• [ACTIVITY]:
Scan the entries below for the word "CROSS", then copy each line that holds it.

Segment Start: INFORMATION PROVIDED

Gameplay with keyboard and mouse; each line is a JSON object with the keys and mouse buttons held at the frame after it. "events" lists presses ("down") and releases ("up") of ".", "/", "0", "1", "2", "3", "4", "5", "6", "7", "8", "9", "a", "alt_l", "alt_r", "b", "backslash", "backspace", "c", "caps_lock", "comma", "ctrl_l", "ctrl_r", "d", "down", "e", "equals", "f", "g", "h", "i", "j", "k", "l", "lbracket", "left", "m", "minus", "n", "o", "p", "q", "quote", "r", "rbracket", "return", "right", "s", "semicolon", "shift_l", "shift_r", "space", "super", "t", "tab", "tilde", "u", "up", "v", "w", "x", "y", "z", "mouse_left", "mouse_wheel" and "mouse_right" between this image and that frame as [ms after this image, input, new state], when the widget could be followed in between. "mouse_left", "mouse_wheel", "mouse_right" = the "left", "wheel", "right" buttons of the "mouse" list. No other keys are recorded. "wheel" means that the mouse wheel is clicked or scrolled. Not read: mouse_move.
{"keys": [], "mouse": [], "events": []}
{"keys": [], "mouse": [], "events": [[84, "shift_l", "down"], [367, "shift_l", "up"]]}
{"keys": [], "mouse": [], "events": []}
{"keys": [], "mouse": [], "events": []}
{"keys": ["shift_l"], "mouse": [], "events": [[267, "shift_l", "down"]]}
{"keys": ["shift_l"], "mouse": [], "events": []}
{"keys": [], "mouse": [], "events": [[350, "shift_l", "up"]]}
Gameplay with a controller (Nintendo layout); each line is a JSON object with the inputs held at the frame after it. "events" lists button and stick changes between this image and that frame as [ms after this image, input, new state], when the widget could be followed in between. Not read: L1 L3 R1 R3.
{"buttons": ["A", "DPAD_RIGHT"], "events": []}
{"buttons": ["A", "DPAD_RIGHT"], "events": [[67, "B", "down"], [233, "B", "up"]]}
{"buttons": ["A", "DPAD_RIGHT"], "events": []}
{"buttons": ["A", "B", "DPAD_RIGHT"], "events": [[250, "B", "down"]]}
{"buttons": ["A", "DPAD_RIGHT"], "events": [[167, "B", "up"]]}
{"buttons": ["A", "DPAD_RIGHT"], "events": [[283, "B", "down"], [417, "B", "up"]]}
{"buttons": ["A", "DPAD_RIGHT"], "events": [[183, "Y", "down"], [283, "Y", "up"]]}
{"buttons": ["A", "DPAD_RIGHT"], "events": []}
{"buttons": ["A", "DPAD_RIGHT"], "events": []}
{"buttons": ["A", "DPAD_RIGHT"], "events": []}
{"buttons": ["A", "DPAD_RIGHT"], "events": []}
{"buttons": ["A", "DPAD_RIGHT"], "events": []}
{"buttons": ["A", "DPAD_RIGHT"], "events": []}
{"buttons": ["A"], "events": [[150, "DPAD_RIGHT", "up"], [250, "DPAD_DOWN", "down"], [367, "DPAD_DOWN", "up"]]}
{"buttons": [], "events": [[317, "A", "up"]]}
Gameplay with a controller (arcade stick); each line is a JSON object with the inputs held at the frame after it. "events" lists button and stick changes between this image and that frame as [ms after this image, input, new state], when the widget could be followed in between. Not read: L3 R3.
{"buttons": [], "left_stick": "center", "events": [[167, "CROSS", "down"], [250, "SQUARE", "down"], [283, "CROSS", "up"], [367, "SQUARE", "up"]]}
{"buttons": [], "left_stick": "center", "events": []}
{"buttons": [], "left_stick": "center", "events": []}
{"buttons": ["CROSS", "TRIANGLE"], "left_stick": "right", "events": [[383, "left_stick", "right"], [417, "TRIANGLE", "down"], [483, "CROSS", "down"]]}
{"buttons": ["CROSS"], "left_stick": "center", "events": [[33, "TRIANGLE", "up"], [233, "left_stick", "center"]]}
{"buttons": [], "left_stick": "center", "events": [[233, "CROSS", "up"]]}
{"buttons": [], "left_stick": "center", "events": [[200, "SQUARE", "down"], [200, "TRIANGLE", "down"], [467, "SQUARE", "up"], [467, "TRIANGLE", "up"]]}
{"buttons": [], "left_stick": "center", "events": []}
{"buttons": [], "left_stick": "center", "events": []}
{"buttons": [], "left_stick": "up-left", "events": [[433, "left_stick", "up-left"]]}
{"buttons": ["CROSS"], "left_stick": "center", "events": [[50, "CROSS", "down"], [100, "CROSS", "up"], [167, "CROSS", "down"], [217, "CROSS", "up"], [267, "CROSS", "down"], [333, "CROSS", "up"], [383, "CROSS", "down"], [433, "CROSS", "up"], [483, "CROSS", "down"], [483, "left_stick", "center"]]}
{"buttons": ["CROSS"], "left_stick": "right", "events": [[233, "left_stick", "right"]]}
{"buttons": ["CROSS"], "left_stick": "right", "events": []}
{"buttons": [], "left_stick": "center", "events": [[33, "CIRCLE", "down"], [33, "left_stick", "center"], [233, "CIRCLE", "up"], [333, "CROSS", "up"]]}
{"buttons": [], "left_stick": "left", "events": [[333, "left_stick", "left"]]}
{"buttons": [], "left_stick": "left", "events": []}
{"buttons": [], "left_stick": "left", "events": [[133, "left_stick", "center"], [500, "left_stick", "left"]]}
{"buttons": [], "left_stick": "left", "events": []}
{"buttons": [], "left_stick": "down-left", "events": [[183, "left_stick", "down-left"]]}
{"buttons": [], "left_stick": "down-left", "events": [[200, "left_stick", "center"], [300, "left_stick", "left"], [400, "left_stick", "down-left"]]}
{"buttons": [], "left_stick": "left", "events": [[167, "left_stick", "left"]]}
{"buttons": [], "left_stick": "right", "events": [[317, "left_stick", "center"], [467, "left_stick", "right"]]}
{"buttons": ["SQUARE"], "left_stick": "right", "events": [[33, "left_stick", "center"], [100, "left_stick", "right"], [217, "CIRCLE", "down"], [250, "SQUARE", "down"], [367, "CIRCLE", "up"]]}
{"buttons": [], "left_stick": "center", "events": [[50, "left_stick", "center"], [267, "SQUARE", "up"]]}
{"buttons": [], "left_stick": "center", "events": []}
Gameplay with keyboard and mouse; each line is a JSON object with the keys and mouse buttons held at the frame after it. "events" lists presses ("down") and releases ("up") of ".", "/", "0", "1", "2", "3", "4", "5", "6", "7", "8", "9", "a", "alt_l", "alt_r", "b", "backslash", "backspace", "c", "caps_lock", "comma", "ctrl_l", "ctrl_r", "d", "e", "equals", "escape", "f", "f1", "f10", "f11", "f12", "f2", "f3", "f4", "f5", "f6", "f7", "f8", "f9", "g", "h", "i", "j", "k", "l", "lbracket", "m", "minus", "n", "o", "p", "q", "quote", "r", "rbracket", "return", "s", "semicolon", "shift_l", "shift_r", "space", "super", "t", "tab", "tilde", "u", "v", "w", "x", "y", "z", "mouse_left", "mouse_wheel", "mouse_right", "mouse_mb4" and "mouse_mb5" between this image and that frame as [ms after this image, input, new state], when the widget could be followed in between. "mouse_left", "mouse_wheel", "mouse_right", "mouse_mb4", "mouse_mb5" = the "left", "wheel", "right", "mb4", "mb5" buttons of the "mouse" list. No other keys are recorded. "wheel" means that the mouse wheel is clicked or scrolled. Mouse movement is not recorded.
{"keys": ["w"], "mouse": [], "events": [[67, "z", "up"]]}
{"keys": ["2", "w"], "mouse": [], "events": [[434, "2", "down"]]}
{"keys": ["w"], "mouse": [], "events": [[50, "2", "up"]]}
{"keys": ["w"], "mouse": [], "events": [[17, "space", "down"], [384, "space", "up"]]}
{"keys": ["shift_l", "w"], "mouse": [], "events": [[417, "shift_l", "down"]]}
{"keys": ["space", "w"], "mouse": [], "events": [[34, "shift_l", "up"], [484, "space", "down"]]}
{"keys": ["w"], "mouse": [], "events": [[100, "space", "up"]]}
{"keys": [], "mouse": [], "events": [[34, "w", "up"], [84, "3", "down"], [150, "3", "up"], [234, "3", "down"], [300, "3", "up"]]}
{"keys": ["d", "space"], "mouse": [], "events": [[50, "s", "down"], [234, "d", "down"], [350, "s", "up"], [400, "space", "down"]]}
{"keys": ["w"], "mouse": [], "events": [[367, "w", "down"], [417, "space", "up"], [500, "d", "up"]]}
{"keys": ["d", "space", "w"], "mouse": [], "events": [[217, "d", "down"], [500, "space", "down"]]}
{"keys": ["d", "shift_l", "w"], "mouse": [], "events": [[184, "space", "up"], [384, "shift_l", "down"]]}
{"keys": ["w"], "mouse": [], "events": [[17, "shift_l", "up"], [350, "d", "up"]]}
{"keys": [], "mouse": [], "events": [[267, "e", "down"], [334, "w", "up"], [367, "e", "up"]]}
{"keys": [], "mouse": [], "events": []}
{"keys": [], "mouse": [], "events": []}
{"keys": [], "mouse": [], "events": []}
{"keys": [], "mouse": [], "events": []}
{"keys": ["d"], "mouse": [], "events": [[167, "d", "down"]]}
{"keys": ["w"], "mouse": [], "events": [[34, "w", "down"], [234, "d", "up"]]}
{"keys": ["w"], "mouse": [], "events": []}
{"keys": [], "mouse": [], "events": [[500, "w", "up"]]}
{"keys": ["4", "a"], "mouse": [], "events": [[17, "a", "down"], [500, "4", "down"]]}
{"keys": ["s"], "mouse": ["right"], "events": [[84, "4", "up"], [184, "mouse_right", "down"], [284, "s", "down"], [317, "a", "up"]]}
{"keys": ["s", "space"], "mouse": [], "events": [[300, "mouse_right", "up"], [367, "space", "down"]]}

Segment End: INFORMATION PROVIDED

• [EXPECTED ANSWER]:
{"buttons": [], "left_stick": "center", "events": [[167, "CROSS", "down"], [250, "SQUARE", "down"], [283, "CROSS", "up"], [367, "SQUARE", "up"]]}
{"buttons": ["CROSS", "TRIANGLE"], "left_stick": "right", "events": [[383, "left_stick", "right"], [417, "TRIANGLE", "down"], [483, "CROSS", "down"]]}
{"buttons": ["CROSS"], "left_stick": "center", "events": [[33, "TRIANGLE", "up"], [233, "left_stick", "center"]]}
{"buttons": [], "left_stick": "center", "events": [[233, "CROSS", "up"]]}
{"buttons": ["CROSS"], "left_stick": "center", "events": [[50, "CROSS", "down"], [100, "CROSS", "up"], [167, "CROSS", "down"], [217, "CROSS", "up"], [267, "CROSS", "down"], [333, "CROSS", "up"], [383, "CROSS", "down"], [433, "CROSS", "up"], [483, "CROSS", "down"], [483, "left_stick", "center"]]}
{"buttons": ["CROSS"], "left_stick": "right", "events": [[233, "left_stick", "right"]]}
{"buttons": ["CROSS"], "left_stick": "right", "events": []}
{"buttons": [], "left_stick": "center", "events": [[33, "CIRCLE", "down"], [33, "left_stick", "center"], [233, "CIRCLE", "up"], [333, "CROSS", "up"]]}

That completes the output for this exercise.